At the young age of 18, I embarked on a journey to Amman, Jordan to study Arabic. Although I was in a very serious relationship (too serious, actually), I was ready to set off on my first international adventure. Looking back, I was subconsciously running away from my toxic relationship, but we’ll come back to that later. Jordan is a beautiful country with vibrant culture, amazing food and gracious hospitality.
In Amman, I lived with a homestay family. They spoke maybe 3 or 4 words of English and although I knew some Arabic, I was scared to use it. This made for a very tense household and I didn’t feel like their homestay child, more or less an unwelcome guest or just a pain in the ass. There were many instances of miscommunication and even times when this miscommunication was cause for a scolding in incomprehensible Arabic. I’m not quite sure why I was so scared to just tryand speak Arabic with my Jordanian family, but it was a hard lesson I quickly learned. As a ‘wannabe linguist’, I now look for any opportunity to speak another language, whether it be ordering my food in Spanish at the local Mexican digs of Arizona- Sonora or chatting up the Middle Eastern woman standing in line at the grocery store. I’ve learned that the smallest of actions go a very long way when it comes to language.
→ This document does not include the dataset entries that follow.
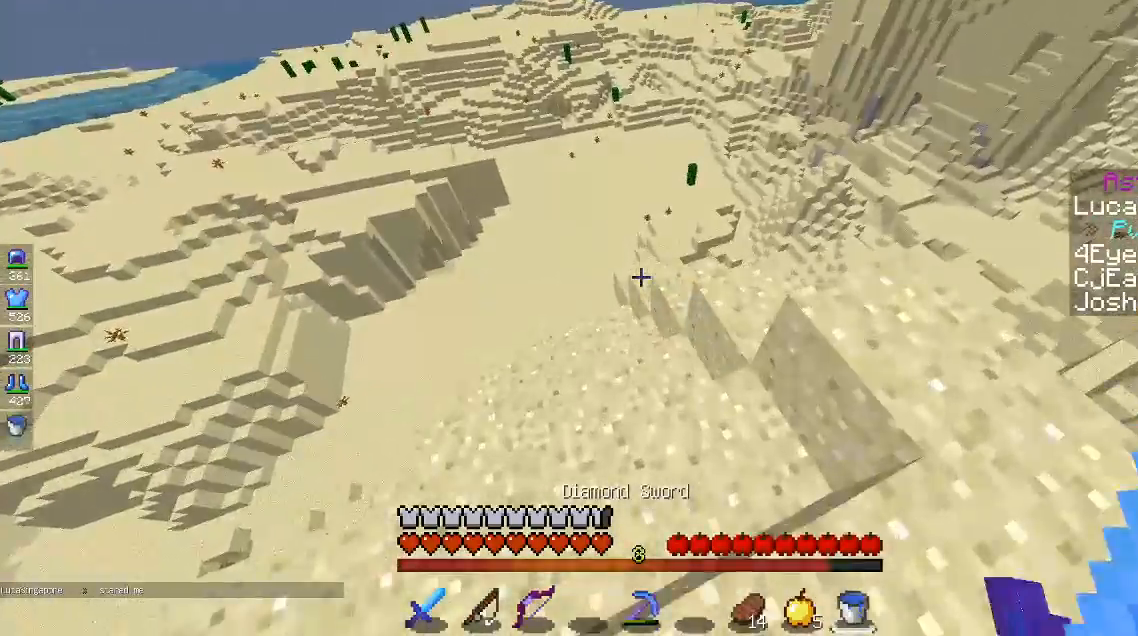
{"keys": ["w"], "mouse": [], "events": [[83, "w", "down"], [367, "w", "up"], [417, "w", "down"]]}
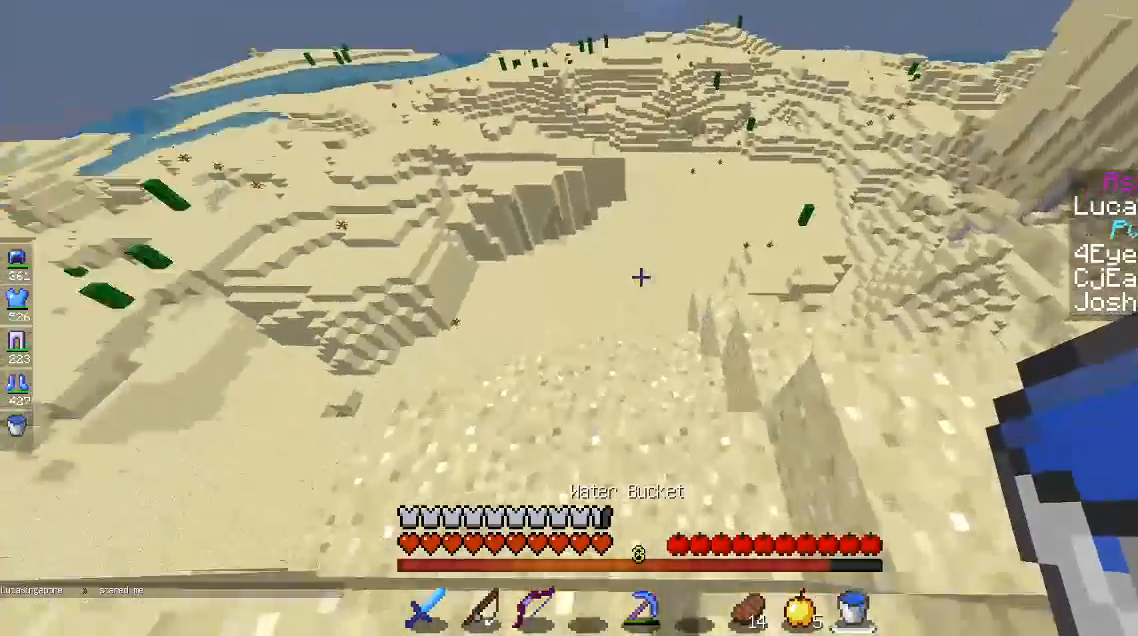
{"keys": [], "mouse": ["left"], "events": [[167, "w", "up"], [317, "mouse_left", "down"]]}
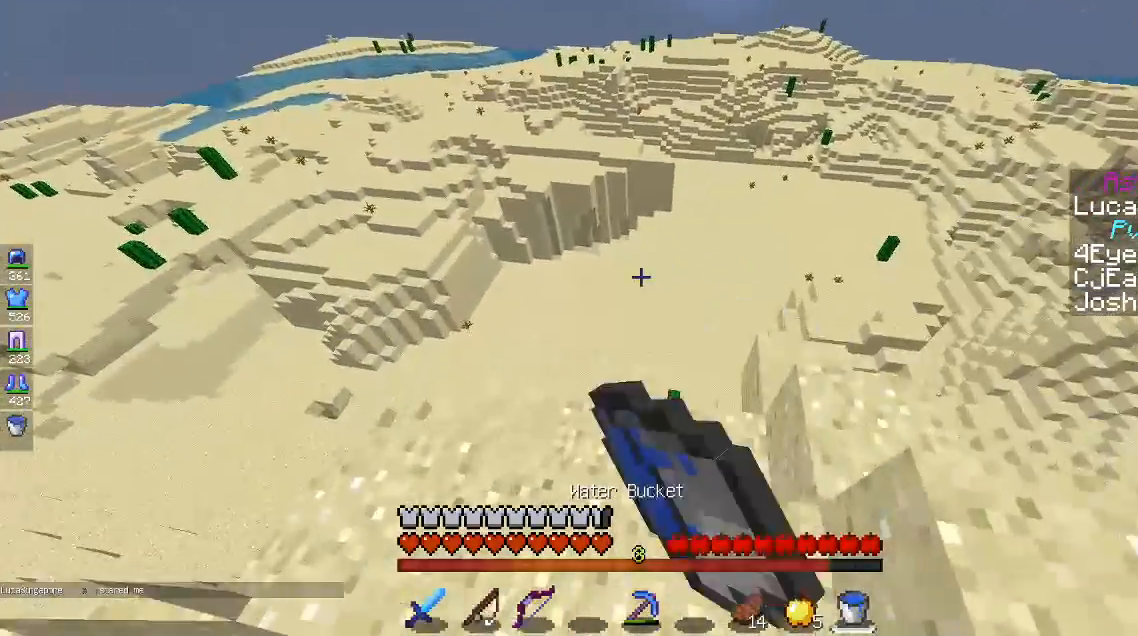
{"keys": ["w"], "mouse": [], "events": [[17, "mouse_left", "up"], [400, "w", "down"]]}
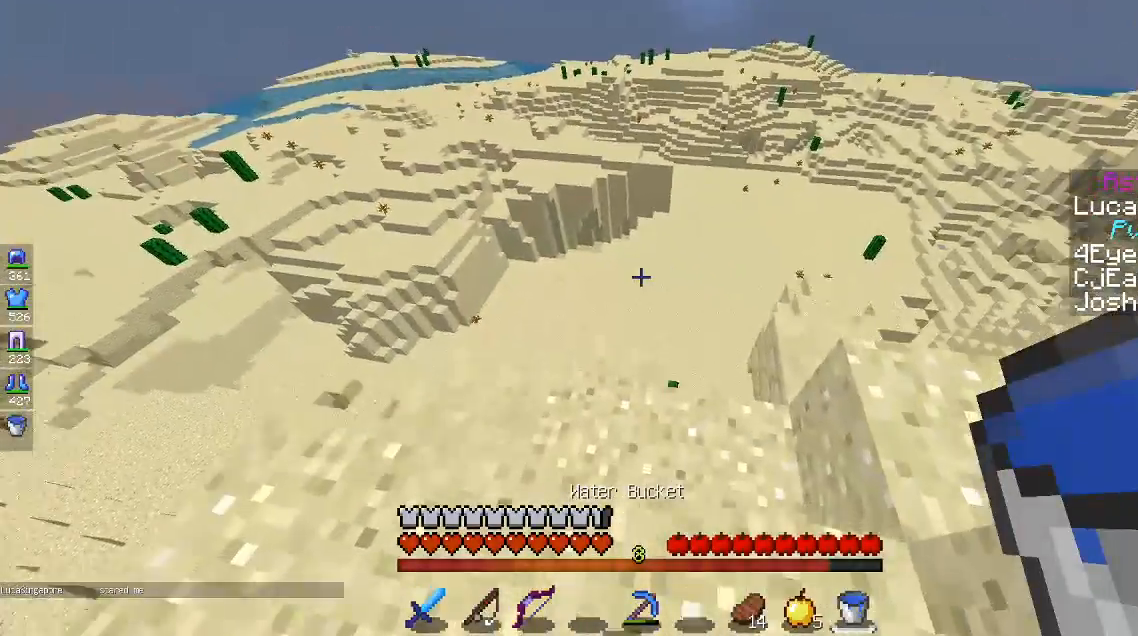
{"keys": [], "mouse": [], "events": [[167, "w", "up"]]}
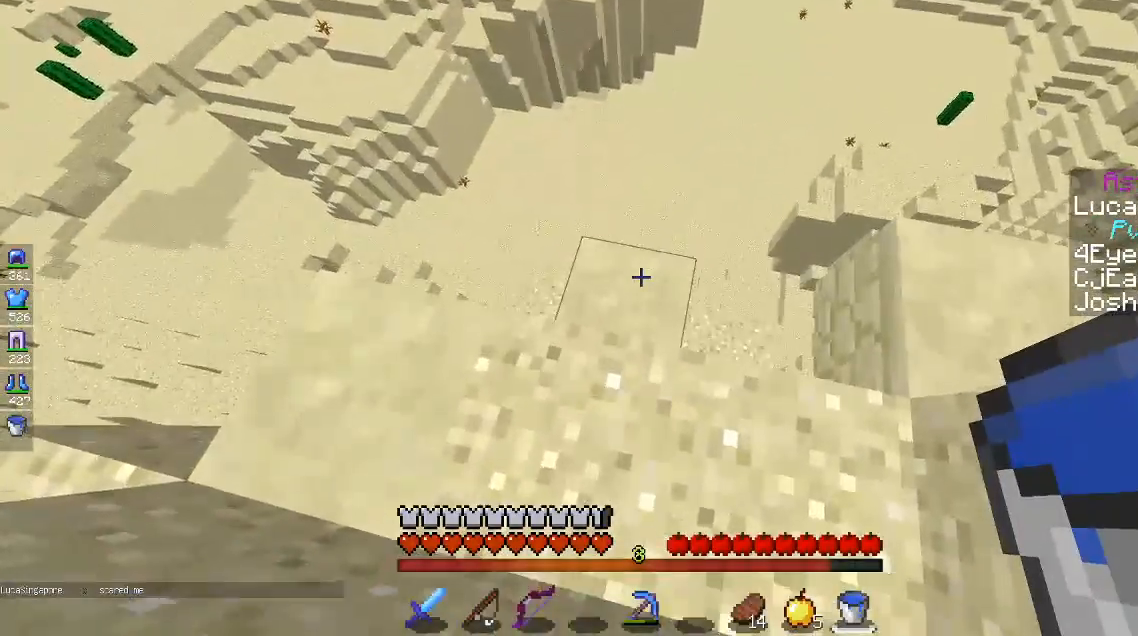
{"keys": ["w"], "mouse": [], "events": [[83, "w", "down"], [250, "w", "up"], [467, "w", "down"]]}
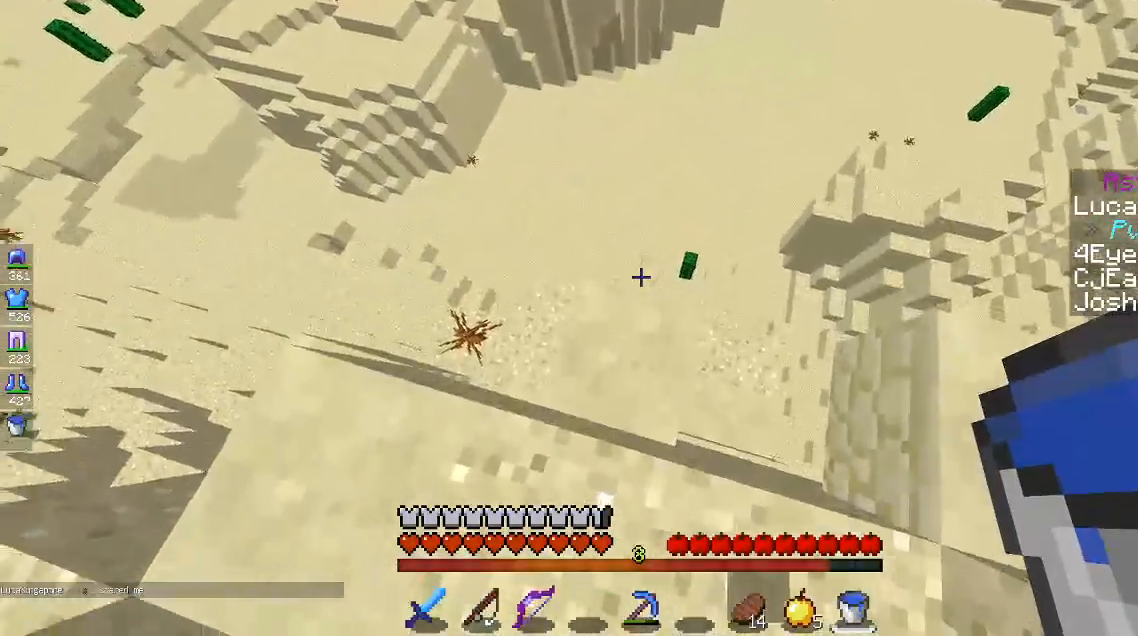
{"keys": ["a", "w"], "mouse": [], "events": [[100, "w", "up"], [317, "a", "down"], [467, "w", "down"]]}
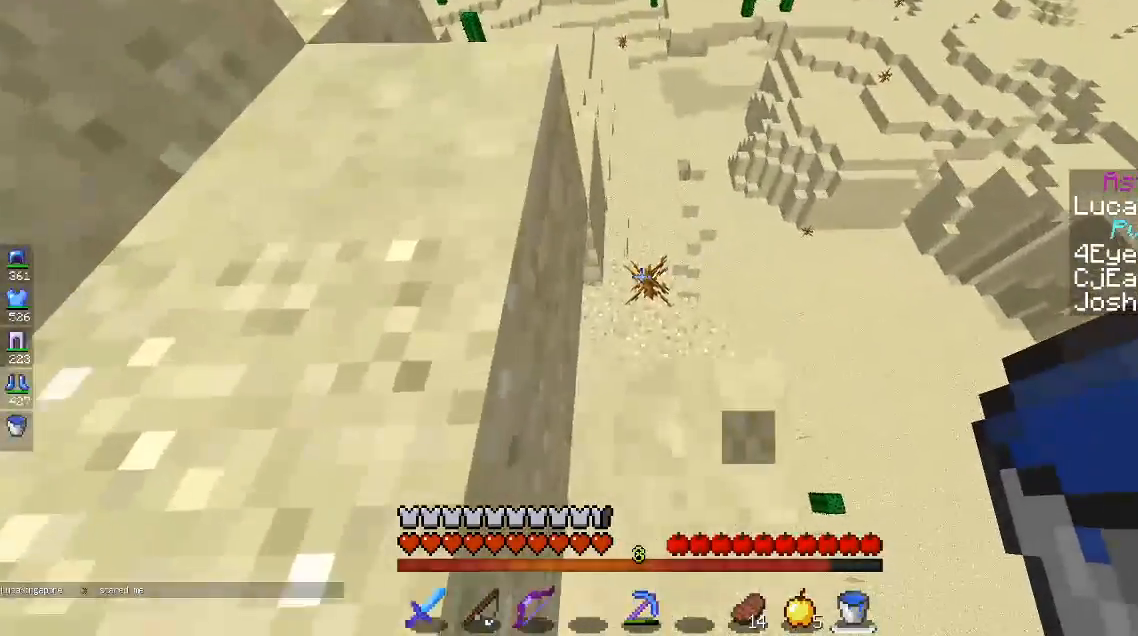
{"keys": [], "mouse": [], "events": [[17, "a", "up"], [150, "w", "up"], [367, "w", "down"], [500, "w", "up"]]}
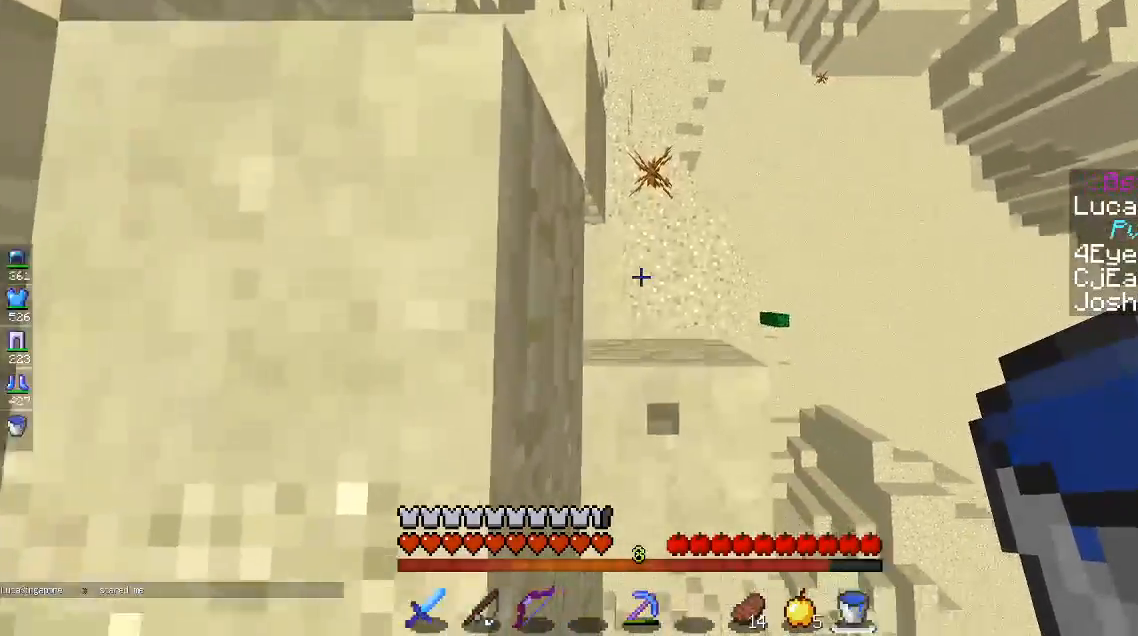
{"keys": [], "mouse": ["right"], "events": [[100, "s", "down"], [283, "mouse_right", "down"], [283, "s", "up"]]}
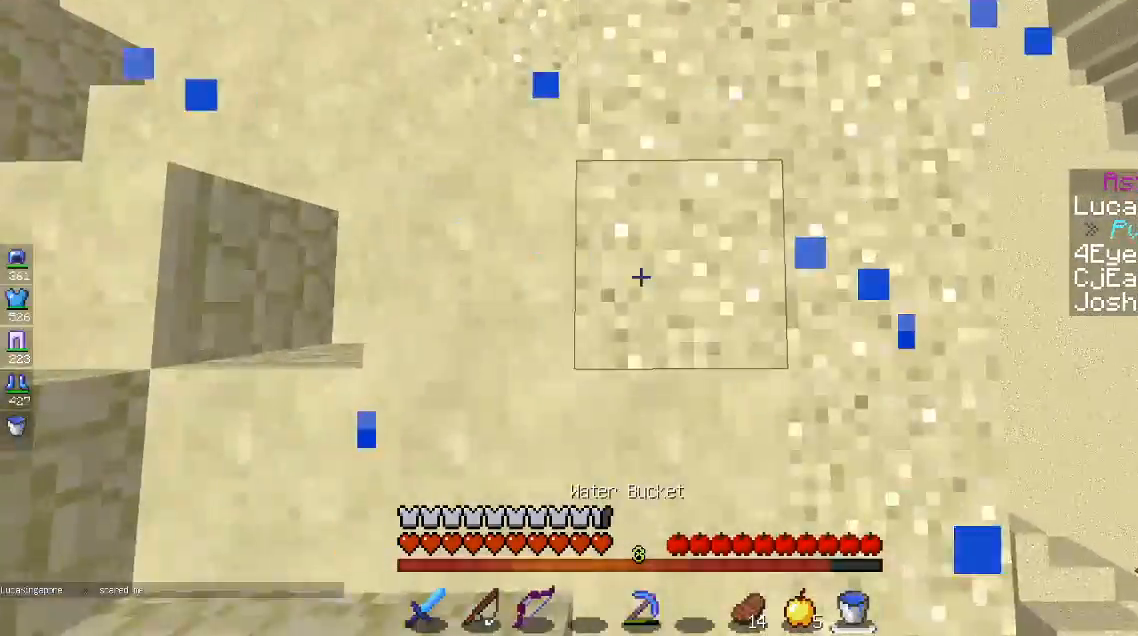
{"keys": ["w"], "mouse": [], "events": [[133, "a", "down"], [133, "mouse_right", "up"], [217, "w", "down"], [417, "a", "up"]]}
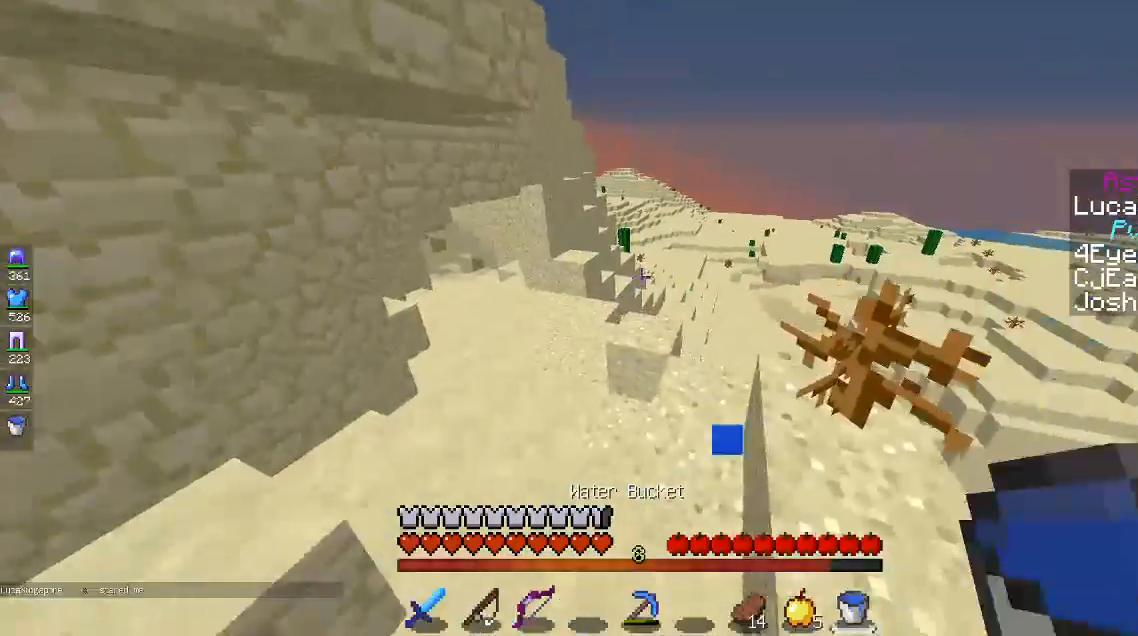
{"keys": ["space", "w"], "mouse": [], "events": [[117, "a", "down"], [300, "a", "up"], [400, "space", "down"]]}
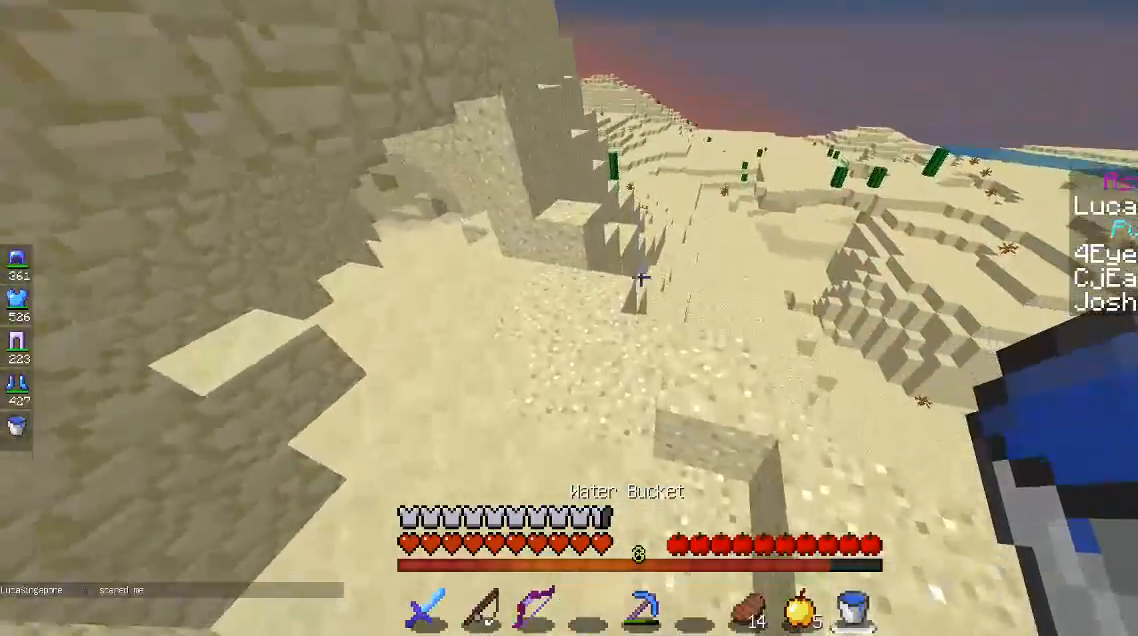
{"keys": ["w"], "mouse": [], "events": [[33, "a", "down"], [333, "space", "up"], [350, "a", "up"]]}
Living in Jordan was hard. As the youngest in my class, I was perceived as ignorant or careless. Maybe I was, but I felt like an outsider amongst my peers who were the only other Americans and native-English speakers in my day-to-day life as a foreign student. My platinum blonde highlights stuck out like a sore thumb in a crowd of hijabs and dark hair. I was the only student who didn’t live with another American roommate because there were an uneven number of students. I was the odd number. To top it all off, my boyfriend back home had been cheating on me and contacting me almost daily to remind me that it was my fault for our downfall. I was alone.
If 18 isn’t already a hard-enough age to be, try living in a Middle Eastern country with minimal local vocabulary, facing sexual harassment every day, and being the social outcast in your group. It was a major eye-opening experience for me and somehow, I still came out of it with a deep passion and drive for understanding language, culture and what brings us all together as humans. Love. Peace. Salaam.
Between the constant anxiety of being a foreign female in a patriarchal society, my toxic ex-boyfriend and the social situation that I faced with my fellow American students; achieving inner peace was overrun by inner chaos. I still searched for it. I went to the gym every day. I have always found sanity in exercise, so I did that. Yet, I still hurt. I still walked the streets of Amman with a deep bitterness with each man who tss-ss-ss’ed at me. (Apparently it’s called catcalling for a reason, I’m not a damn kitten!)
One day, I tore the Tiffany & Co. diamond necklace off my neck from my ex and tossed it off a balcony. I thought of the day he bought it for me. He was drunk (per usual) and brought it to me when I was working as a Hostess. He was so drunk, he almost got me fired as he tried to romantically bestow the present to me while I was seating some guests. As I tossed it off the balcony onto the scanty roof below, I imagined the day a child playing on the roof or maybe a working laborer would come across it. What an amazing surprise! In that moment, I felt peace.
Jordan is surreal to me now. Almost a distant wonderland. I yearn to return someday to recover the forgotten memories and redeem myself for being so young and naïve. After growing up some and seeing other parts of the Middle East and North Africa, I have come to realize a few things I’d like to share with any woman who decides to visit Jordan.
First, Catcalling is inevitable; don’t get upset, angry or scared. Usually, it is harmless flirting by young boys who have nothing better to do but sit around in the streets looking at tourists. Secondly, be careful in taxis! Taxis are the most common form of transportation, but they have a bad reputation for ripping people off and harassing women. As soon as you tell the chauffeur your destination, ensure that he turns the meter on. Many times taxi drivers will try and give you a fixed rate that can be 10x the actual price! Be stern and if he refuses, get out quickly. As a woman, you should never sit in the front seat with the driver. Always sit in the back.
Although my experience tells a tale of heartbreak and harassment, I continuously reminded myself what my mother always says, “Wherever you go, there you are.” As I had wrote in my journal while in Jordan, “I have stopped and closed my eyes and just inhaled the moment, took pictures with my eyes while everyone else was taking selfies, praying with so much gratitude for every cool thing I come across or the people I am surrounded by, some good, some bad, but nonetheless a learning experience of my true character.” If you look outside yourself, you will find beauty in every place you travel to.